Stored dataset entries:
— begin —

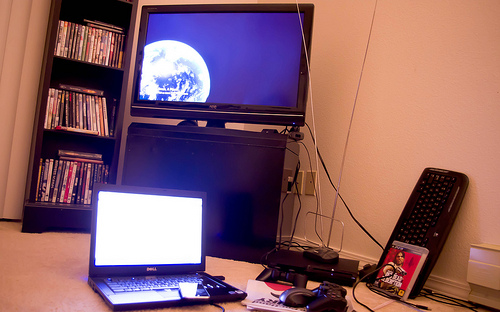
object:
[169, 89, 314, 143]
stand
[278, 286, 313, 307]
mouse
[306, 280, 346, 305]
remote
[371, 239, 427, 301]
video game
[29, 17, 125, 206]
dvd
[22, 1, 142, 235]
bookcase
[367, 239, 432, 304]
case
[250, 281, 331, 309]
mouse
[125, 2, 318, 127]
flat-screen television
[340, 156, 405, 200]
wall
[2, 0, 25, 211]
wall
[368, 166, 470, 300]
black keyboard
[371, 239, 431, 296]
red cd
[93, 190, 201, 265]
screen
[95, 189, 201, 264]
lit screen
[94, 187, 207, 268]
white screen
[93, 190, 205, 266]
bright screen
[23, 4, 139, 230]
movie shelf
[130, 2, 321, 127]
television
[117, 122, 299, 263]
stand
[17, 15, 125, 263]
shelves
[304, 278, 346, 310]
play station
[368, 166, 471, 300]
keyboard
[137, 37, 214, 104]
moon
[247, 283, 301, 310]
remote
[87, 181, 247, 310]
laptop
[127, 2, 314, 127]
tv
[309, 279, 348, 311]
controller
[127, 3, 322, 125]
pizza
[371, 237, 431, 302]
movie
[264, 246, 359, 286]
cd player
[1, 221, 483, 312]
carpet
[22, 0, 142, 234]
shelf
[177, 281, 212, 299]
cell phone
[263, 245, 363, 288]
laptop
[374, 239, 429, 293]
videogame case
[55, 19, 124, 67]
movies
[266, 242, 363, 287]
system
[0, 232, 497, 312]
floor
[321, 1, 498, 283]
walls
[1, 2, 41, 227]
walls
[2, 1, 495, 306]
living room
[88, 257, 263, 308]
keyboard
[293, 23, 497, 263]
wall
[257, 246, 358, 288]
playstation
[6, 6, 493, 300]
wall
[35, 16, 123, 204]
cds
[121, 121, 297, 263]
platform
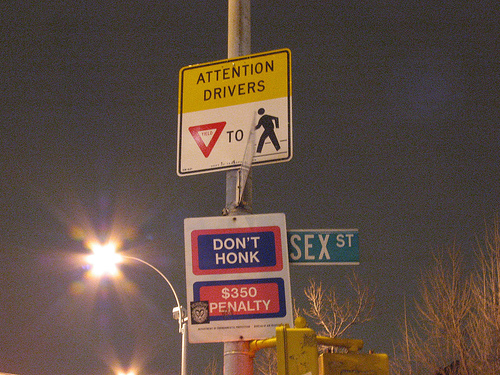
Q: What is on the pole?
A: Signs.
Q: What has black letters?
A: Yellow sign.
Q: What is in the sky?
A: Branches.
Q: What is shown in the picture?
A: Dollar amount of the penalty.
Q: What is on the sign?
A: A person.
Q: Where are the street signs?
A: Metal pole.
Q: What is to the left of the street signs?
A: Street lamp.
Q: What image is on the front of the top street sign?
A: Human figure.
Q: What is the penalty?
A: $350.00.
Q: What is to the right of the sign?
A: Bare tree branches.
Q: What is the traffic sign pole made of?
A: Metal.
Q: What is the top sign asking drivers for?
A: Attention.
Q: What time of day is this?
A: Evening hours.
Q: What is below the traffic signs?
A: Yellow metal traffic box.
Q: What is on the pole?
A: Signs.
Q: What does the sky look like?
A: Dark.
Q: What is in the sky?
A: Street light.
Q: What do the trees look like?
A: No leaves.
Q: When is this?
A: Evening.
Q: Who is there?
A: No one.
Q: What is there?
A: Several signs.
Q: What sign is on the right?
A: Sex st.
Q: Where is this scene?
A: Street.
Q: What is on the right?
A: Trees.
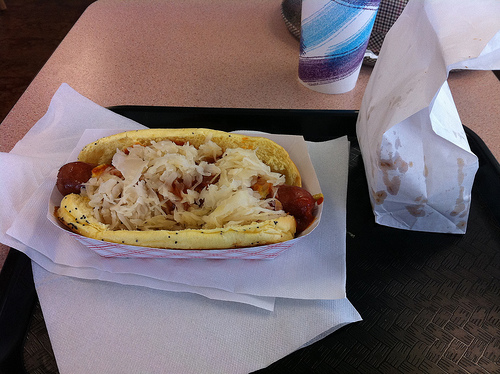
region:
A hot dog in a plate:
[37, 138, 345, 265]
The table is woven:
[357, 283, 494, 365]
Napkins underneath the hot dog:
[42, 221, 361, 367]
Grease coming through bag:
[365, 82, 495, 277]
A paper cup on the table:
[283, 0, 368, 107]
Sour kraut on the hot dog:
[105, 143, 272, 235]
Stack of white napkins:
[19, 219, 188, 369]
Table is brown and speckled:
[144, 30, 231, 101]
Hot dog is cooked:
[268, 166, 372, 264]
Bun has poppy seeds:
[57, 110, 404, 332]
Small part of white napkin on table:
[93, 345, 110, 359]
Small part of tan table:
[181, 45, 224, 82]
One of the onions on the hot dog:
[116, 157, 143, 180]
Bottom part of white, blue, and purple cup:
[298, 58, 358, 89]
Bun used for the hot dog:
[113, 232, 173, 247]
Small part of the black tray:
[374, 290, 400, 314]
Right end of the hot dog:
[283, 190, 313, 213]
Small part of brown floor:
[15, 20, 35, 48]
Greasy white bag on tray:
[363, 68, 469, 232]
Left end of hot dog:
[63, 162, 93, 189]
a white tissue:
[54, 73, 343, 368]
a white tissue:
[95, 138, 277, 360]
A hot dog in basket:
[13, 101, 372, 275]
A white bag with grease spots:
[324, 13, 483, 253]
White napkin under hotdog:
[11, 157, 438, 368]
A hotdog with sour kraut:
[47, 130, 322, 257]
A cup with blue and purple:
[293, 3, 378, 97]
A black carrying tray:
[21, 90, 498, 355]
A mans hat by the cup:
[278, 5, 472, 82]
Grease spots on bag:
[366, 137, 468, 231]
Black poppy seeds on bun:
[63, 195, 288, 249]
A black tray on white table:
[1, 90, 498, 372]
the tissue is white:
[118, 112, 321, 358]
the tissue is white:
[96, 97, 273, 259]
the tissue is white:
[39, 29, 355, 361]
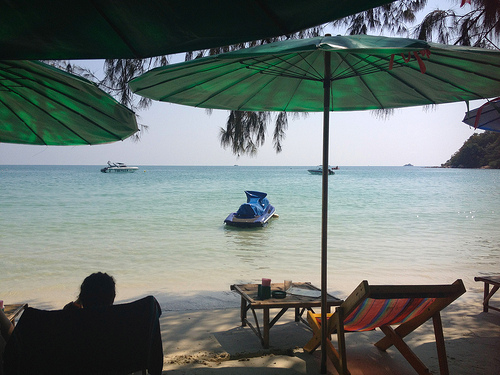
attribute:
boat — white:
[98, 160, 139, 174]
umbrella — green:
[126, 34, 498, 373]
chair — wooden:
[292, 268, 469, 373]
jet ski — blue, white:
[208, 179, 285, 230]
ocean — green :
[3, 164, 493, 259]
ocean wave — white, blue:
[137, 240, 196, 257]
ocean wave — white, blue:
[155, 220, 205, 227]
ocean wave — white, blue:
[229, 247, 291, 263]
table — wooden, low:
[223, 275, 341, 353]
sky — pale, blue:
[165, 103, 337, 173]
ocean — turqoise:
[94, 163, 481, 278]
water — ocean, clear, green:
[11, 162, 478, 278]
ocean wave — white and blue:
[388, 205, 426, 220]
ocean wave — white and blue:
[424, 216, 470, 225]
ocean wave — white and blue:
[433, 197, 481, 222]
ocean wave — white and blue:
[366, 214, 379, 220]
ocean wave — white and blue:
[420, 204, 448, 214]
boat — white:
[96, 155, 141, 182]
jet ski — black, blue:
[225, 190, 277, 227]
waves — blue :
[60, 196, 168, 258]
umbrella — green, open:
[1, 61, 141, 149]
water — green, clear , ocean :
[349, 223, 369, 240]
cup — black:
[255, 281, 272, 301]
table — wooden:
[229, 282, 344, 347]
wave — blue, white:
[27, 189, 117, 233]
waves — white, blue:
[101, 184, 180, 219]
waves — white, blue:
[358, 164, 464, 263]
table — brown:
[231, 276, 344, 346]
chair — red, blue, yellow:
[300, 277, 467, 373]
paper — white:
[285, 284, 323, 299]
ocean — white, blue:
[0, 164, 497, 296]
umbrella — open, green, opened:
[128, 35, 498, 150]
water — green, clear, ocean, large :
[3, 160, 498, 295]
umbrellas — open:
[2, 39, 492, 285]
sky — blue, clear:
[353, 113, 425, 151]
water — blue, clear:
[398, 202, 464, 247]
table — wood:
[274, 292, 327, 314]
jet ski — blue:
[219, 187, 279, 227]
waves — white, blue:
[334, 189, 484, 254]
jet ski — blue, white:
[222, 190, 277, 230]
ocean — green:
[0, 165, 494, 314]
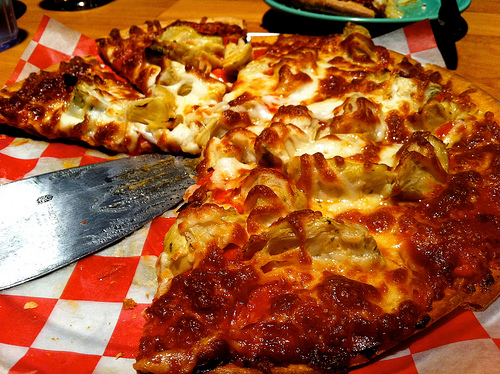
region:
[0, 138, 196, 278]
The utensil is silver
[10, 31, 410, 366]
The paper is checkered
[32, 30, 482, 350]
The pizza is cut into slices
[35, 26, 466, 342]
The pizza has cheese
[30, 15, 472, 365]
The pizza is on top of a paper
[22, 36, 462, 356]
The paper is red and white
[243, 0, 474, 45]
The plate is green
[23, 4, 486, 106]
The table is wood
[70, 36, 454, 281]
Green peppers on the pizza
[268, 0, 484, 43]
Food in the bowl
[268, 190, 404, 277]
cooked chicken on a pizza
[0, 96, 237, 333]
silver serving utensil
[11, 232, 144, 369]
red and white paper underneath the pizza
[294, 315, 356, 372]
burnt cheese on the crust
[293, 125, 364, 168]
melted cheese on the pizza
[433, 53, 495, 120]
brown crust on a pizza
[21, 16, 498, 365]
a cooked pizza on a piece of paper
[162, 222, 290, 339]
browned cheese on top of the pizza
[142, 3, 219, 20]
wood table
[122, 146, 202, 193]
pizza grease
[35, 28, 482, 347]
cheese and mushroom pizza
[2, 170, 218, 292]
serving spatula for pizza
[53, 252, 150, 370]
red and white checkered table cloth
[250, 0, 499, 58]
green plate behind pizza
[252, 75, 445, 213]
cheese and mushrooms on the pizza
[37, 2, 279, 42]
brown wooden table with pizza on it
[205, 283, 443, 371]
crispy edge of pizza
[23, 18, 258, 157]
two slices of pizza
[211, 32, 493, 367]
half of a cheese and mushroom pizza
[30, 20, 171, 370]
pizza and a serving spatula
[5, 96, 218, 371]
pizza missing slices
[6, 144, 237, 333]
used to lift the pizza on to plate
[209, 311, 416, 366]
cheese burned on the crust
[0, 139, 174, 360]
pizza on red and white paper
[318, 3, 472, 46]
green bowl next to the pizza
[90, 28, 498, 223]
pizza is on a table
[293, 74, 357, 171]
cheese on the pizza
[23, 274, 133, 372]
paper pizza is on is checkered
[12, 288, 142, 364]
crumbs on the paper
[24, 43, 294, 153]
pizza cut into slices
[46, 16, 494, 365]
bright red and yellow pizza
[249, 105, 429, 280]
chicken on a pizza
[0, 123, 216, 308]
silver spatula under a pizza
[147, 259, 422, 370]
half burnt red sauce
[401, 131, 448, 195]
chicken with burnt cheese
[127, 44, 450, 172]
white melted cheese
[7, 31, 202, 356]
white and red checkered paper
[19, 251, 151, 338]
pizza crumbs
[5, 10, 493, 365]
pizza sitting on a table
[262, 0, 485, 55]
aqua colored plate with food on it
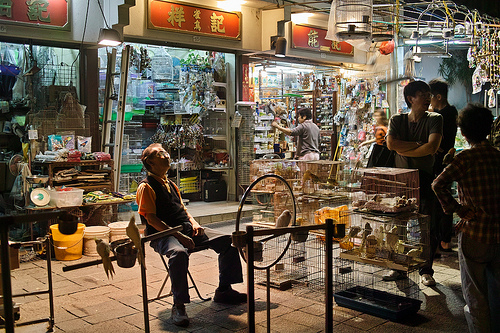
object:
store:
[96, 0, 261, 228]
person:
[430, 101, 499, 332]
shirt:
[430, 141, 500, 243]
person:
[380, 79, 443, 285]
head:
[140, 142, 172, 169]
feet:
[170, 304, 190, 326]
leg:
[160, 234, 191, 302]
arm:
[135, 184, 179, 237]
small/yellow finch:
[275, 207, 291, 225]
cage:
[337, 209, 431, 269]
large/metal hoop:
[234, 173, 297, 269]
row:
[49, 219, 138, 260]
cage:
[334, 256, 422, 320]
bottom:
[330, 284, 423, 318]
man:
[135, 142, 247, 325]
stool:
[154, 250, 212, 299]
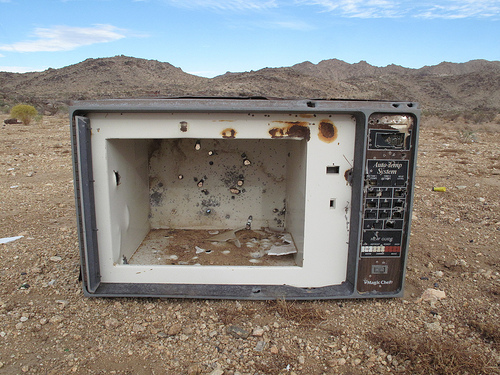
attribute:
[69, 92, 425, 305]
microwave — dumped, missing, doorless, needing, missing door, rusted out, rusted, broken, white, old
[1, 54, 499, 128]
hill — in background, distant, rocky, dirt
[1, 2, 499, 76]
sky — bright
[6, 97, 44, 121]
bush — green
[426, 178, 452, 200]
object — yellow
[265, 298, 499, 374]
vegetation — dead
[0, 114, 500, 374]
dirt — brown, rocky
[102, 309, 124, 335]
rock — small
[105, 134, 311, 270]
interior — white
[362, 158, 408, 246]
keypad — brown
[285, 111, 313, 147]
spot — brown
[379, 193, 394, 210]
button — black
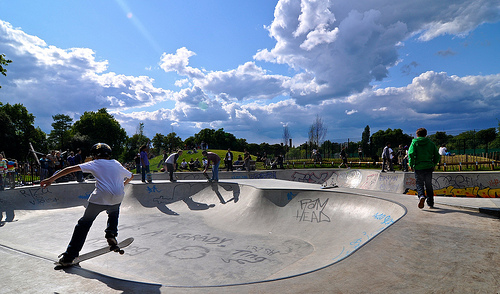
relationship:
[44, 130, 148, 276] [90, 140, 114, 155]
person wearing helmet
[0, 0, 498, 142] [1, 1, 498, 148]
clouds in sky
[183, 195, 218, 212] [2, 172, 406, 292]
shadow on ramp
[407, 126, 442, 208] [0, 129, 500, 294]
person at skate park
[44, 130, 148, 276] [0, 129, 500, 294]
person at skate park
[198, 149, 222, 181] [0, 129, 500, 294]
person at skate park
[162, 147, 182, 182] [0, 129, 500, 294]
person at skate park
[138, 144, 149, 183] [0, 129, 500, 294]
person at skate park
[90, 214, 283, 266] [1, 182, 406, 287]
graffiti inside rink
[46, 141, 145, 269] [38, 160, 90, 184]
boy holding out arm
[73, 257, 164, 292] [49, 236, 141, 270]
shadow of skate board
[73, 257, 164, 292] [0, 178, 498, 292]
shadow on ground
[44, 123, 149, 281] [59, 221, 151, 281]
person on skate board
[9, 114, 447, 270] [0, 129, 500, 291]
people at skate park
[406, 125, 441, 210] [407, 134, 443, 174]
boy wearing sweater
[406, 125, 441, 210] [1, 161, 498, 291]
boy skateboarding at park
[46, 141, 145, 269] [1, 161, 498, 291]
boy skateboarding at park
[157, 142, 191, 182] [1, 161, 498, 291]
boy skateboarding at park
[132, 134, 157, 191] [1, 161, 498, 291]
boy skateboarding at park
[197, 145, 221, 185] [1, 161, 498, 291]
boy skateboarding at park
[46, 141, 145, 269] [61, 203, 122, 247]
boy wearing jeans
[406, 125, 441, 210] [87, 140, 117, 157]
boy wearing helmet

— end —

**Set problem**:
Copy the entries from the line containing "[0, 139, 174, 360]" to the line containing "interior — white", including both of those lines, and omit the pictures.

**Problem solution**:
[0, 139, 174, 360]
pizza on red and white paper
[318, 3, 472, 46]
green bowl next to the pizza
[90, 28, 498, 223]
pizza is on a table
[293, 74, 357, 171]
cheese on the pizza
[23, 274, 133, 372]
paper pizza is on is checkered
[12, 288, 142, 364]
crumbs on the paper
[24, 43, 294, 153]
pizza cut into slices
[46, 16, 494, 365]
bright red and yellow pizza
[249, 105, 429, 280]
chicken on a pizza
[0, 123, 216, 308]
silver spatula under a pizza
[147, 259, 422, 370]
half burnt red sauce
[401, 131, 448, 195]
chicken with burnt cheese
[127, 44, 450, 172]
white melted cheese
[7, 31, 202, 356]
white and red checkered paper
[19, 251, 151, 338]
pizza crumbs
[5, 10, 493, 365]
pizza sitting on a table
[262, 0, 485, 55]
aqua colored plate with food on it
object:
store:
[96, 0, 261, 228]
person:
[430, 101, 499, 332]
shirt:
[430, 141, 500, 243]
person:
[380, 79, 443, 285]
head:
[140, 142, 172, 169]
feet:
[170, 304, 190, 326]
leg:
[160, 234, 191, 302]
arm:
[135, 184, 179, 237]
small/yellow finch:
[275, 207, 291, 225]
cage:
[337, 209, 431, 269]
large/metal hoop:
[234, 173, 297, 269]
row:
[49, 219, 138, 260]
cage:
[334, 256, 422, 320]
bottom:
[330, 284, 423, 318]
man:
[135, 142, 247, 325]
stool:
[154, 250, 212, 299]
attribute:
[69, 92, 425, 305]
microwave — dumped, missing, doorless, needing, missing door, rusted out, rusted, broken, white, old
[1, 54, 499, 128]
hill — in background, distant, rocky, dirt
[1, 2, 499, 76]
sky — bright
[6, 97, 44, 121]
bush — green
[426, 178, 452, 200]
object — yellow
[265, 298, 499, 374]
vegetation — dead
[0, 114, 500, 374]
dirt — brown, rocky
[102, 309, 124, 335]
rock — small
[105, 134, 311, 270]
interior — white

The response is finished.